### THE TASK
How many lions emerged from the kopje at night in the Serengeti camping account?

### EXTRACT TO READ
*-*-*

Not far south from Seronera in the Serengeti lay the Moru kopjes, an area of rocky outcrops. Due to overbooking, we were assigned to stay at a camp site 25km further south on our Safari Drive booked self-drive safari. With the satellite navigator set we followed the only road south. The bush was becoming increasingly remote with fewer and fewer animals. We crossed a river bed, and promptly got stuck at a concerning angle in thick mud. After a bit of “giving it horns” we escaped in a spray of mud and continued south, but becoming increasingly concerned that we were lost. The number of tsetse flies was also increasing.
After an hour of driving, we finally spotted the ranger post and, stepping out of the car to meet an approaching guard, found ourselves in a tsetse swarm. They were everywhere, in your ears and mouth, and all the while biting. The ranger could not understand why we were there, and after saying we were using the camp site nearby he found a colleague who would show us where it was.
The ranger wandered around aimlessly for a while, trying to decide where a camp site might be, before pointing at a small patch of grass. Clearly, there is no suitable camping site here, and the ranger told us no-one had been this way for many years. We might have stayed except for the fact that there were almost no animals in the area, the drive to where animals were was long, and the site was so tsetse-infested camping would have been unbearable. So we opted to get back in the car and drive back to Moru in the fading light and hope to find a ranger who could give us a more agreeable camping option.
We raced back the way we had come, avoiding getting stuck in the same river bed, and chasing the fading sun. We couldn’t resist stopping for a moment to enjoy the sight of klipspringer on the rocks, and made it to the ranger post in Moru after dark. Luckily, we found a ranger who created a camping spot for us at the base of a large kopje, complete with a herd of buffalo standing guard (although they moved off with a snort pretty quickly), and who knows what on the rocks behind us. At 8.30 pm we set up camp, had a quick dinner and went to bed. Less than an hour later, we realized we were indeed not alone, the kopje behind us was home to some of Moru’s most dangerous residents. Silently, and lit by the slightest shine of the moon, four lions emerged from the kopje. Stopping for a moment only 5 metres from the tent we held our breath and strained to make out the cats in the low light. Luckily, with nothing more than a cursory glance the lions continued into the open grassland ahead of us and disappeared into the gloom. It’s this kind of experience that makes camping in Africa so incredibly exciting.
The following morning, we realised just how beautiful our camping site was. The kopje rose up behind us, and ahead lay a grassland reaching down to the river, studded with rocky outcrops, and with various species grazing. We drove out towards Lake Magadi coming across hyena and bat-eared fox on the way. A pair of crowned cranes looked stunning in the soft morning light.

*-*-*

### COLLECTED DATA
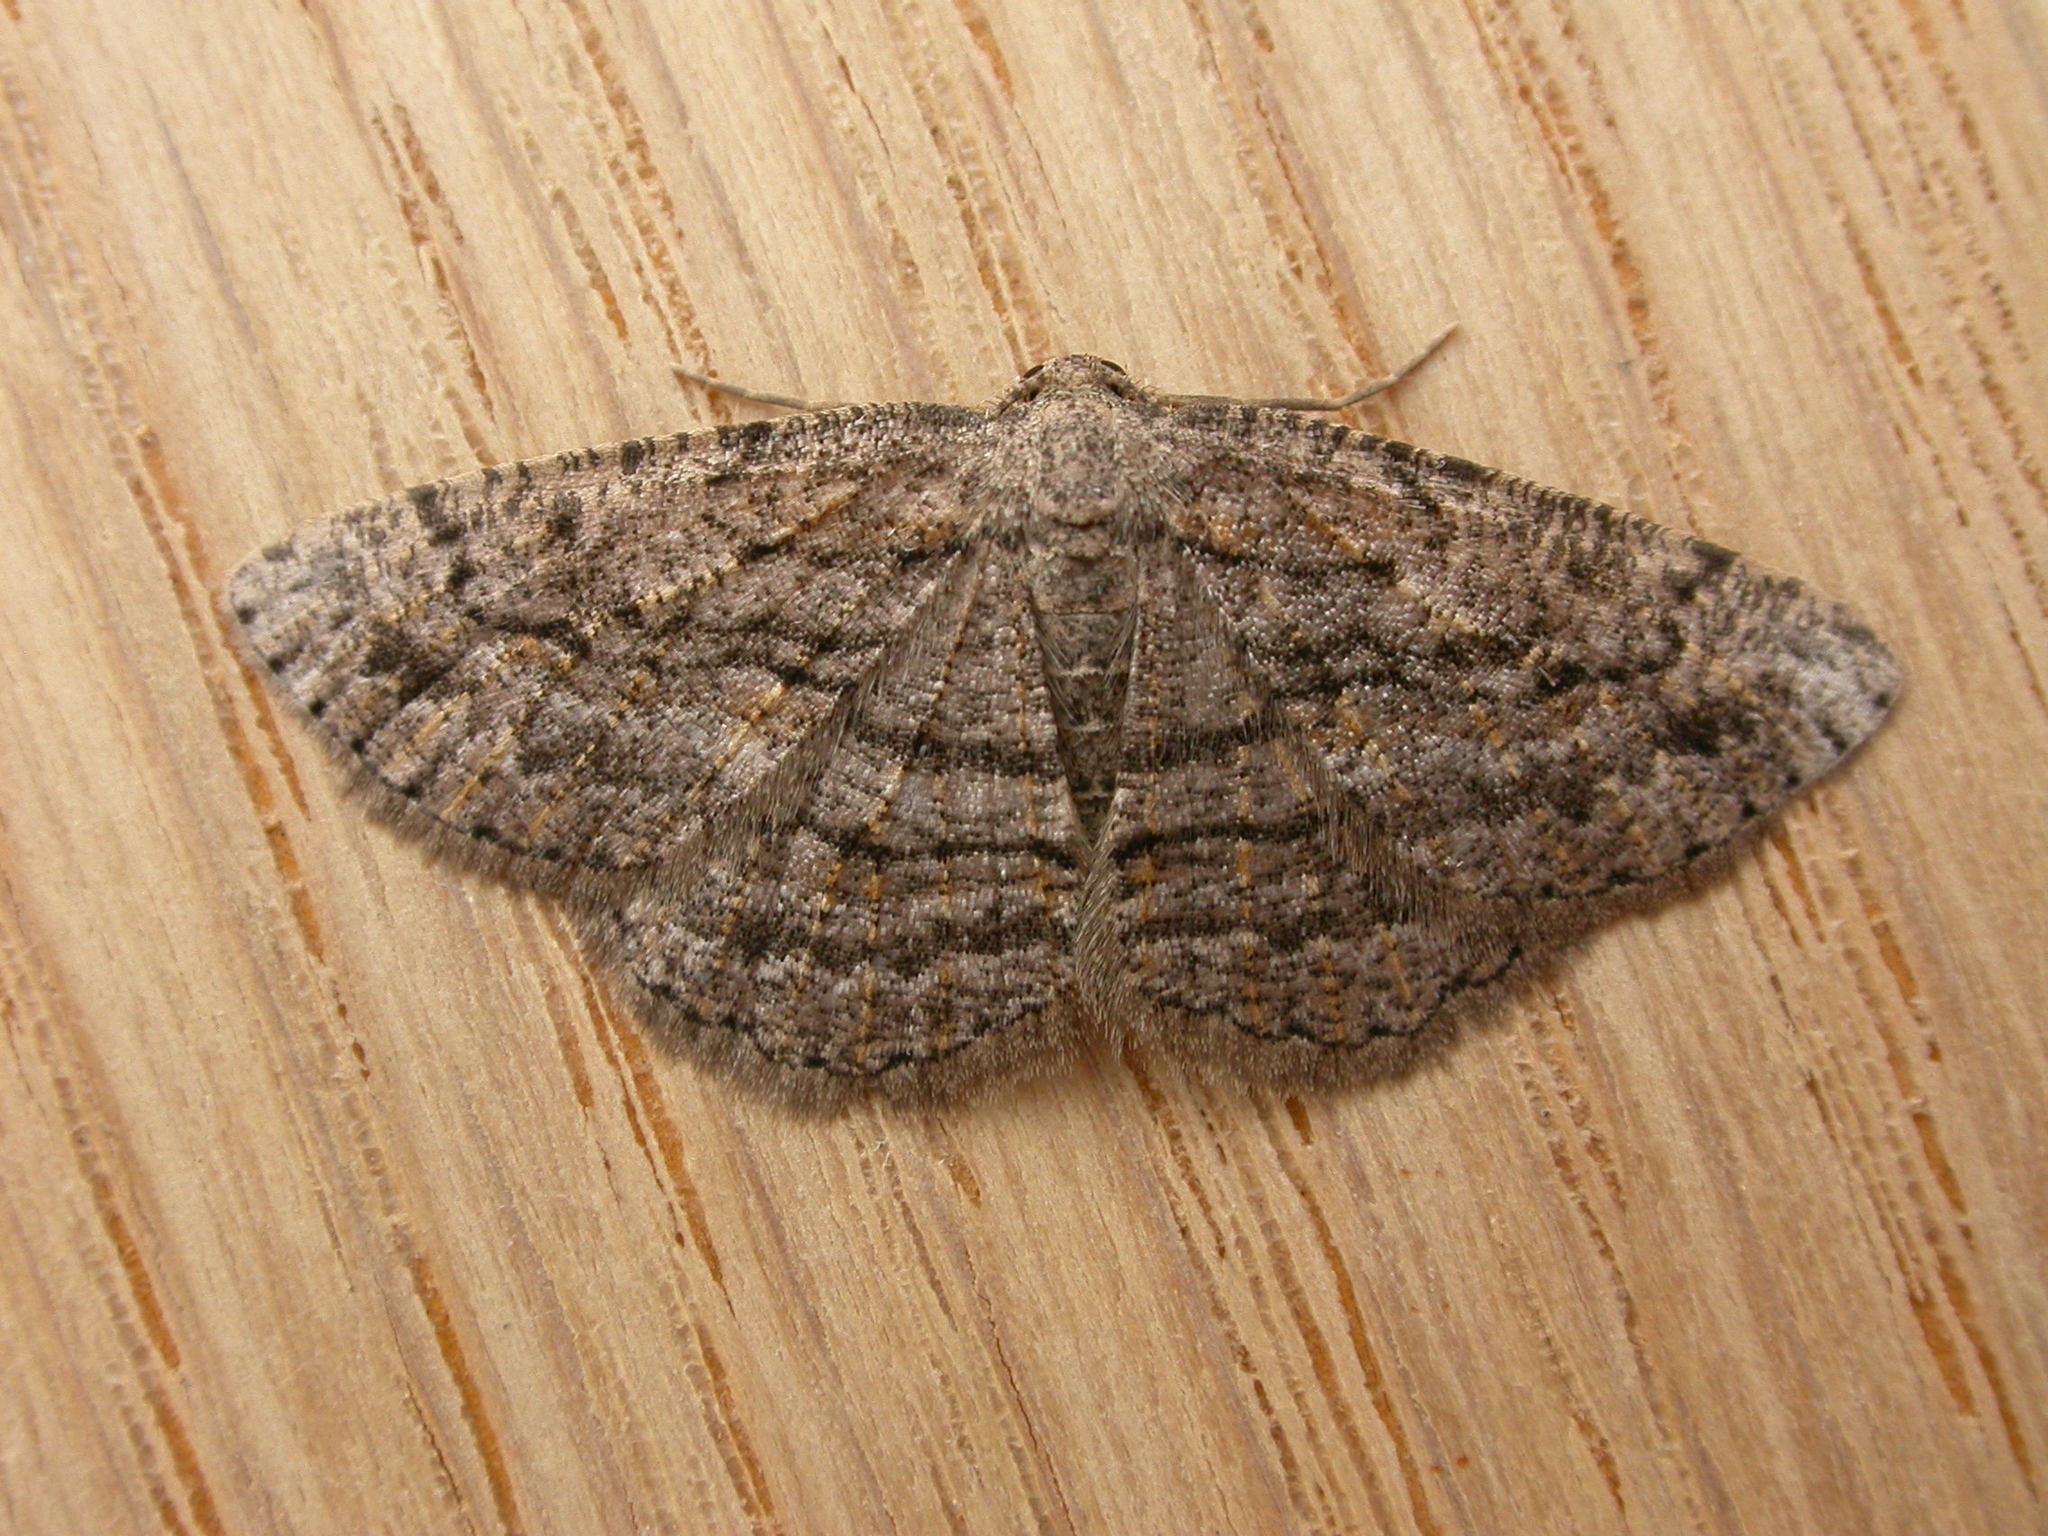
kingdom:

*-*-*

### TASK ANSWER
Four lions emerged from the kopje.